On February 2017, forty seven African youth attended the MasterCard Foundation’s Young Africa Works Summit (YAW2017) in Kigali, Rwanda. Fourteen of those youth delegates were selected to receive 12 months of mentoring from senior delegates attending the Summit.
Over the last three months, these youth mentees have started forming relationships with their mentors who will support and challenge them during this year to take their next steps in their lives and careers. We’ve asked the mentees to reflect on what they have learned since the Young Africa Work’s Summit.
Since the Young Africa Works Summit 2017 (YAW 2017) and post my graduation ,I have been asking myself why youth should be involved in agriculture.
YAW 2017 was the first event I met a lot of youth sharing the same love passion foragriculture. Although I found the YAW youth delegates too convinced about the need and the role of youth, especially those with good education, in agrifood systems, it was also an open discussion for me on why other youth we all know of don’t find agriculture as a promising sector.

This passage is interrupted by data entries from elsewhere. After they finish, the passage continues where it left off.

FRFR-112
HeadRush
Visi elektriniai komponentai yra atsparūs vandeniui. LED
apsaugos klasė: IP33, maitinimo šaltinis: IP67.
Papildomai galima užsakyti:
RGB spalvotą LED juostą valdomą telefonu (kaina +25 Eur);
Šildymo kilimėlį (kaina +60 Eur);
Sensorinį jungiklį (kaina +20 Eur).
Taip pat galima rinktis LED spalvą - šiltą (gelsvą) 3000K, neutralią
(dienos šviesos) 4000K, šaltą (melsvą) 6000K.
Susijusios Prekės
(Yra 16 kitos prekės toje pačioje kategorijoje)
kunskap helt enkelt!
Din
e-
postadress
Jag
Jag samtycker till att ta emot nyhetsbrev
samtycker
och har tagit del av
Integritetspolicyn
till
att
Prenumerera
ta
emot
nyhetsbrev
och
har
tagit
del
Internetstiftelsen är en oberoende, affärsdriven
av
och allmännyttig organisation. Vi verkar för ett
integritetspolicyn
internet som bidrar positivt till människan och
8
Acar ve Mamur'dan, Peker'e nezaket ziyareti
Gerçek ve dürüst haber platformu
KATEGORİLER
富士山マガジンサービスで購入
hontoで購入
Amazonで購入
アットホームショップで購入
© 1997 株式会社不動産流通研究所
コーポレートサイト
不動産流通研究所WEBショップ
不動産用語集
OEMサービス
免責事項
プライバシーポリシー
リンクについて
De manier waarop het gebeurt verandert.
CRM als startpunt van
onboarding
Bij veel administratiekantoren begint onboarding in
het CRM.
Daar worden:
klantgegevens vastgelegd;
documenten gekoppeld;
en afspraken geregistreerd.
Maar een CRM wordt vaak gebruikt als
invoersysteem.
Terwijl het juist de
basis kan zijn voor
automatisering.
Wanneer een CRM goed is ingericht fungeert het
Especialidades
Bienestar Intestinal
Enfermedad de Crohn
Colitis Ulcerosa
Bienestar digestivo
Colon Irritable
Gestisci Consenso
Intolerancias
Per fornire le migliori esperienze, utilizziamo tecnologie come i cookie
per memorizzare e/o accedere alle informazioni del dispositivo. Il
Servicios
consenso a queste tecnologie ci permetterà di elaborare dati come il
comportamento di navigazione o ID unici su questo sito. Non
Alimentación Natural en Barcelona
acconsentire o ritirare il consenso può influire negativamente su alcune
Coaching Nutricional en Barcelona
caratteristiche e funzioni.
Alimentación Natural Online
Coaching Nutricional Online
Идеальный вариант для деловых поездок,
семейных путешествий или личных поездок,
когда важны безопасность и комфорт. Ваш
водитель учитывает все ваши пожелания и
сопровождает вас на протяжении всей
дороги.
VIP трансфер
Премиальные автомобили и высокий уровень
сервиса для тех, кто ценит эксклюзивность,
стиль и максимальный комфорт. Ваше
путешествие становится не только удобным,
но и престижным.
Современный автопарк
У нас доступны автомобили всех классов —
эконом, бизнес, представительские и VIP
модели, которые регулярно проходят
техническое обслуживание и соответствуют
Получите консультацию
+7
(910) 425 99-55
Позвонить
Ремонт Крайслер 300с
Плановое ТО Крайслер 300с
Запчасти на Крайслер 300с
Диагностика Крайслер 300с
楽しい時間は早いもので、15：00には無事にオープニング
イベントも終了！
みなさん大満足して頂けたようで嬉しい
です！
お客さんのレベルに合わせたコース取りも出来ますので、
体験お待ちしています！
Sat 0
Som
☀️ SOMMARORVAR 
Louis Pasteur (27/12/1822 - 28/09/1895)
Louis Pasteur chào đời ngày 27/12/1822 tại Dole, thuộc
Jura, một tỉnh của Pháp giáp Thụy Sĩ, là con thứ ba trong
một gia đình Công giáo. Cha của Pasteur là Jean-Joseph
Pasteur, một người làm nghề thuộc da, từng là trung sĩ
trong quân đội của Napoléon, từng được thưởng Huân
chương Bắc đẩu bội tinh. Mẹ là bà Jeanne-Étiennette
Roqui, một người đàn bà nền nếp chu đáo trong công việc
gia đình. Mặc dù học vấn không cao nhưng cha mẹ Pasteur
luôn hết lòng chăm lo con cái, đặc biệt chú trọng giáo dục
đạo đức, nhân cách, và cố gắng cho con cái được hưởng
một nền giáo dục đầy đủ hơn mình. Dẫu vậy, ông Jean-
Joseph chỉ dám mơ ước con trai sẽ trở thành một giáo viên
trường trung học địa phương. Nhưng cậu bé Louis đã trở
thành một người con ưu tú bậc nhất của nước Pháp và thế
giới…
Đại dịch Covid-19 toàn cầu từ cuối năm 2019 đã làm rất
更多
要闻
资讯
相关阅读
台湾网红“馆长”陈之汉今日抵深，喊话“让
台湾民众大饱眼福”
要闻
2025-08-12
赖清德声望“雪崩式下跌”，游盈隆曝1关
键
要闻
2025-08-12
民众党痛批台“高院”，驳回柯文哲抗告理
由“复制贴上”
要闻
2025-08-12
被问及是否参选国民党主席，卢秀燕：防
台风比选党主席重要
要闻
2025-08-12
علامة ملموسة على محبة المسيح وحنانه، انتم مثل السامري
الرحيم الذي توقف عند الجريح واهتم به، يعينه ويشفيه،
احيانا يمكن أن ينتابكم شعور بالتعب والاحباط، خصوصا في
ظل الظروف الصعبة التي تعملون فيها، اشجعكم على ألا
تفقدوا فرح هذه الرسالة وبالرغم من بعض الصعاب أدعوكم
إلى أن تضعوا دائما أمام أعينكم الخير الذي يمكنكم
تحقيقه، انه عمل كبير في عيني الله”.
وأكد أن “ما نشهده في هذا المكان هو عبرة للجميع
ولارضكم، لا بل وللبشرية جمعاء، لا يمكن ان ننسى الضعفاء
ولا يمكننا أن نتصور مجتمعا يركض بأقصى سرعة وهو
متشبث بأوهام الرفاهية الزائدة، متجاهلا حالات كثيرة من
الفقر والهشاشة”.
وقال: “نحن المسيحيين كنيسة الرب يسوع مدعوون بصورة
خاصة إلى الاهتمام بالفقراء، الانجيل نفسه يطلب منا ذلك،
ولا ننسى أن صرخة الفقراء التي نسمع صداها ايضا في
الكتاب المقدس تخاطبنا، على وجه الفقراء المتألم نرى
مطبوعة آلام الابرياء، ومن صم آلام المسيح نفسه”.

Post the Summit, I am still very excited about the huge support and available resources youth can take advantage of be it individually mentors, regionally and internationally especially with the organizations that are interested in facilitating the youth in picking up a career in agriculture. When I decided to start my company “Real Green Gold Ltd
” I had the hope to create an agribusiness franchise that would specialize in farming and sell agro-products with added value. This is vision I noticed I share with all agripreneurs I met at Summit, and it is a vision of transforming the ever subsistence farming sector in Africa into a business oriented and formal job creating opportunities. I had that vision and most of the people I shared it with as a business idea were very excited of how good it is but with no means on how to make it work.
This is the case of most youth who at first have nice ideas that can transform agriculture but get stuck because they believe that they don’t have enough resources, capital, etc. With the experience I have since my investment in youth entrepreneurship and the discussions we had during the Summit, I am very convinced that there is a need for developing a holistic movement of young agripreneurs like us to mobilize others on how to start small, learn by doing and grow big. It is with that hope that I started and since my participation in the YPARD workshop at the YAW 2017, I have leanrt how to be assertive and how to effectively communicate my dreams.
I am also excited to be supported by Dianne Cornes my mentor and having her encouragement and herwords of advise from her years of experience with youth entrepreneurship is the best I could ever ask for. This in turn makes me believe inhelping more youth to be involved in agriculture and assuch, mentorship should be supported and expanded to a level that every young agripreneur finds an opportunity to be mentored by an experienced adult.
I have learnt how to engage and manage my social network through the lessons learnt during the mentorship exercise. This supports what I learnt from meeting Tony O. Elumelu the founder of Tony Elumelu Foundation during his meetup with TEF 2017 entrepreneurs in Kigali. His pan-Africanism vision of transforming Africa by making our generation fishermen rather than being given fish got me thinking of how young agripreneurs can build multibillion companies that are able to transform the huge production from African farms to also sell to our African market rather than exporting our products as raw material and import it again as finished products.
I believe, Africa is our market for our finished products and the resources to produce, and my dream now is to see a vibrant movement of agripreneurs taking the lead to use this opportunity and serve our continent by creating jobs and feeding the world sustainably. For we now have the privilege other generations never had like being mentored online and the open knowledge we can access through ICT.
I am still looking forward to see more youth entering this fast growing sector with more creativity and innovation to transform the way agriculture is been perceived.